DATA RECORDS =
....
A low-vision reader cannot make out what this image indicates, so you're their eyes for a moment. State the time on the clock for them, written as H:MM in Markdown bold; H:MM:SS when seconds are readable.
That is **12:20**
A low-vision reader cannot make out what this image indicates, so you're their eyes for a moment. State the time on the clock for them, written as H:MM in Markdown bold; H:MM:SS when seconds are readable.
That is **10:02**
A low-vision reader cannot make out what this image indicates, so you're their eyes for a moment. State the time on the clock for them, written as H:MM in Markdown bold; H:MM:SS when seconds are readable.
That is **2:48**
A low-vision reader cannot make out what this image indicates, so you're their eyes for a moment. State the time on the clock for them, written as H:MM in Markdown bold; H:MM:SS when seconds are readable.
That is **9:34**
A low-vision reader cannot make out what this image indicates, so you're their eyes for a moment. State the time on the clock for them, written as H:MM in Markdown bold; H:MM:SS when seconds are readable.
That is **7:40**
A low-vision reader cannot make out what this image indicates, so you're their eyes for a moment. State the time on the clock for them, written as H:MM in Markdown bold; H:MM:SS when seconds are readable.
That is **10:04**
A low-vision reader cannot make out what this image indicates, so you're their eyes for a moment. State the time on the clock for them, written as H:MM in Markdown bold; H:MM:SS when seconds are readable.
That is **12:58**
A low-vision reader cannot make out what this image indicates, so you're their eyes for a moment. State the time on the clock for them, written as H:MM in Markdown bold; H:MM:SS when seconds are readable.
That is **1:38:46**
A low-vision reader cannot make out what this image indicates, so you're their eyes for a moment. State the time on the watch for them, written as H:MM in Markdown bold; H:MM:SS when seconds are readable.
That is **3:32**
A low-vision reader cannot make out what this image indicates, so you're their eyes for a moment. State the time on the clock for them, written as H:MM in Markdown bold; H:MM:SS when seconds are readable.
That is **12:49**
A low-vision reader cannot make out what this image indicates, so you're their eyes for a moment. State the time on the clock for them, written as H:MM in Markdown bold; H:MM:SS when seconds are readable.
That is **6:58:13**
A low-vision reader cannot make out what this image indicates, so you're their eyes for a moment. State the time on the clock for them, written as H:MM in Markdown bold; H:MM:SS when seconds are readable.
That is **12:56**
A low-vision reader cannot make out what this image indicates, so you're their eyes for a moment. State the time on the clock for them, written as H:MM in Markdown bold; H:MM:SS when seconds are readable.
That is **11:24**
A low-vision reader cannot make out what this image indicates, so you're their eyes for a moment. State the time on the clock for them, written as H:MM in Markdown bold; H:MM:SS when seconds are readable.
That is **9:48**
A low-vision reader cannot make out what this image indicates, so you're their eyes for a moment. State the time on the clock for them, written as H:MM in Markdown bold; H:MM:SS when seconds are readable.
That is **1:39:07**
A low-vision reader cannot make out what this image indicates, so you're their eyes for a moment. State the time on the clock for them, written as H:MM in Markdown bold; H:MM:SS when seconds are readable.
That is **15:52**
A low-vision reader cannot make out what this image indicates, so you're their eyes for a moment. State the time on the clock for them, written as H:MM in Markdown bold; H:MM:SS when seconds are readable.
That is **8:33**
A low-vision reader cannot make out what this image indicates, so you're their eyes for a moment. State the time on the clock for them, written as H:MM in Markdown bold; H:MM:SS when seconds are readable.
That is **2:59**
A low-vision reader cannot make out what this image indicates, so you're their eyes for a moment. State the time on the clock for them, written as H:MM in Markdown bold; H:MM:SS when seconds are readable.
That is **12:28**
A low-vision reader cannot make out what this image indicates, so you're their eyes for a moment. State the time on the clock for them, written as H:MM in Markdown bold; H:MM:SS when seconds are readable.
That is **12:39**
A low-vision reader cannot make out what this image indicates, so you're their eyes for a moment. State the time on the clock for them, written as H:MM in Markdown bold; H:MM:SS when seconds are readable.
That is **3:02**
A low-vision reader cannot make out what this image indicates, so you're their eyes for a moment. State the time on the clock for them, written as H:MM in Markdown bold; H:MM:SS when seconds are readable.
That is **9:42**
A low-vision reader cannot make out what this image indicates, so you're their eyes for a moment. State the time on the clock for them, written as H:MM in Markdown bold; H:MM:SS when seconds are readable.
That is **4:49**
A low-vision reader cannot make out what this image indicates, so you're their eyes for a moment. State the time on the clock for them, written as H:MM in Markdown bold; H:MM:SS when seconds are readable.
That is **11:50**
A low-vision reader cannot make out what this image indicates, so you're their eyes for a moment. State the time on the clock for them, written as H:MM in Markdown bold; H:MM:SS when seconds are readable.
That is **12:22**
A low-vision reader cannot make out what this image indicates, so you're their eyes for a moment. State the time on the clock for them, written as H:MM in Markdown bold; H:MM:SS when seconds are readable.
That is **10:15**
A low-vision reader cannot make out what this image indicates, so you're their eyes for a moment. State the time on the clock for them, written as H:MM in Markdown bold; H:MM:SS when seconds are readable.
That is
....
TASK INSTRUCTIONS =
Recast every row above as a numbered list, leaving out any blank lines.

RESPONSE TO THIS EXERCISE =
1. A low-vision reader cannot make out what this image indicates, so you're their eyes for a moment. State the time on the clock for them, written as H:MM in Markdown bold; H:MM:SS when seconds are readable.
2. That is **12:20**
3. A low-vision reader cannot make out what this image indicates, so you're their eyes for a moment. State the time on the clock for them, written as H:MM in Markdown bold; H:MM:SS when seconds are readable.
4. That is **10:02**
5. A low-vision reader cannot make out what this image indicates, so you're their eyes for a moment. State the time on the clock for them, written as H:MM in Markdown bold; H:MM:SS when seconds are readable.
6. That is **2:48**
7. A low-vision reader cannot make out what this image indicates, so you're their eyes for a moment. State the time on the clock for them, written as H:MM in Markdown bold; H:MM:SS when seconds are readable.
8. That is **9:34**
9. A low-vision reader cannot make out what this image indicates, so you're their eyes for a moment. State the time on the clock for them, written as H:MM in Markdown bold; H:MM:SS when seconds are readable.
10. That is **7:40**
11. A low-vision reader cannot make out what this image indicates, so you're their eyes for a moment. State the time on the clock for them, written as H:MM in Markdown bold; H:MM:SS when seconds are readable.
12. That is **10:04**
13. A low-vision reader cannot make out what this image indicates, so you're their eyes for a moment. State the time on the clock for them, written as H:MM in Markdown bold; H:MM:SS when seconds are readable.
14. That is **12:58**
15. A low-vision reader cannot make out what this image indicates, so you're their eyes for a moment. State the time on the clock for them, written as H:MM in Markdown bold; H:MM:SS when seconds are readable.
16. That is **1:38:46**
17. A low-vision reader cannot make out what this image indicates, so you're their eyes for a moment. State the time on the watch for them, written as H:MM in Markdown bold; H:MM:SS when seconds are readable.
18. That is **3:32**
19. A low-vision reader cannot make out what this image indicates, so you're their eyes for a moment. State the time on the clock for them, written as H:MM in Markdown bold; H:MM:SS when seconds are readable.
20. That is **12:49**
21. A low-vision reader cannot make out what this image indicates, so you're their eyes for a moment. State the time on the clock for them, written as H:MM in Markdown bold; H:MM:SS when seconds are readable.
22. That is **6:58:13**
23. A low-vision reader cannot make out what this image indicates, so you're their eyes for a moment. State the time on the clock for them, written as H:MM in Markdown bold; H:MM:SS when seconds are readable.
24. That is **12:56**
25. A low-vision reader cannot make out what this image indicates, so you're their eyes for a moment. State the time on the clock for them, written as H:MM in Markdown bold; H:MM:SS when seconds are readable.
26. That is **11:24**
27. A low-vision reader cannot make out what this image indicates, so you're their eyes for a moment. State the time on the clock for them, written as H:MM in Markdown bold; H:MM:SS when seconds are readable.
28. That is **9:48**
29. A low-vision reader cannot make out what this image indicates, so you're their eyes for a moment. State the time on the clock for them, written as H:MM in Markdown bold; H:MM:SS when seconds are readable.
30. That is **1:39:07**
31. A low-vision reader cannot make out what this image indicates, so you're their eyes for a moment. State the time on the clock for them, written as H:MM in Markdown bold; H:MM:SS when seconds are readable.
32. That is **15:52**
33. A low-vision reader cannot make out what this image indicates, so you're their eyes for a moment. State the time on the clock for them, written as H:MM in Markdown bold; H:MM:SS when seconds are readable.
34. That is **8:33**
35. A low-vision reader cannot make out what this image indicates, so you're their eyes for a moment. State the time on the clock for them, written as H:MM in Markdown bold; H:MM:SS when seconds are readable.
36. That is **2:59**
37. A low-vision reader cannot make out what this image indicates, so you're their eyes for a moment. State the time on the clock for them, written as H:MM in Markdown bold; H:MM:SS when seconds are readable.
38. That is **12:28**
39. A low-vision reader cannot make out what this image indicates, so you're their eyes for a moment. State the time on the clock for them, written as H:MM in Markdown bold; H:MM:SS when seconds are readable.
40. That is **12:39**
41. A low-vision reader cannot make out what this image indicates, so you're their eyes for a moment. State the time on the clock for them, written as H:MM in Markdown bold; H:MM:SS when seconds are readable.
42. That is **3:02**
43. A low-vision reader cannot make out what this image indicates, so you're their eyes for a moment. State the time on the clock for them, written as H:MM in Markdown bold; H:MM:SS when seconds are readable.
44. That is **9:42**
45. A low-vision reader cannot make out what this image indicates, so you're their eyes for a moment. State the time on the clock for them, written as H:MM in Markdown bold; H:MM:SS when seconds are readable.
46. That is **4:49**
47. A low-vision reader cannot make out what this image indicates, so you're their eyes for a moment. State the time on the clock for them, written as H:MM in Markdown bold; H:MM:SS when seconds are readable.
48. That is **11:50**
49. A low-vision reader cannot make out what this image indicates, so you're their eyes for a moment. State the time on the clock for them, written as H:MM in Markdown bold; H:MM:SS when seconds are readable.
50. That is **12:22**
51. A low-vision reader cannot make out what this image indicates, so you're their eyes for a moment. State the time on the clock for them, written as H:MM in Markdown bold; H:MM:SS when seconds are readable.
52. That is **10:15**
53. A low-vision reader cannot make out what this image indicates, so you're their eyes for a moment. State the time on the clock for them, written as H:MM in Markdown bold; H:MM:SS when seconds are readable.
54. That is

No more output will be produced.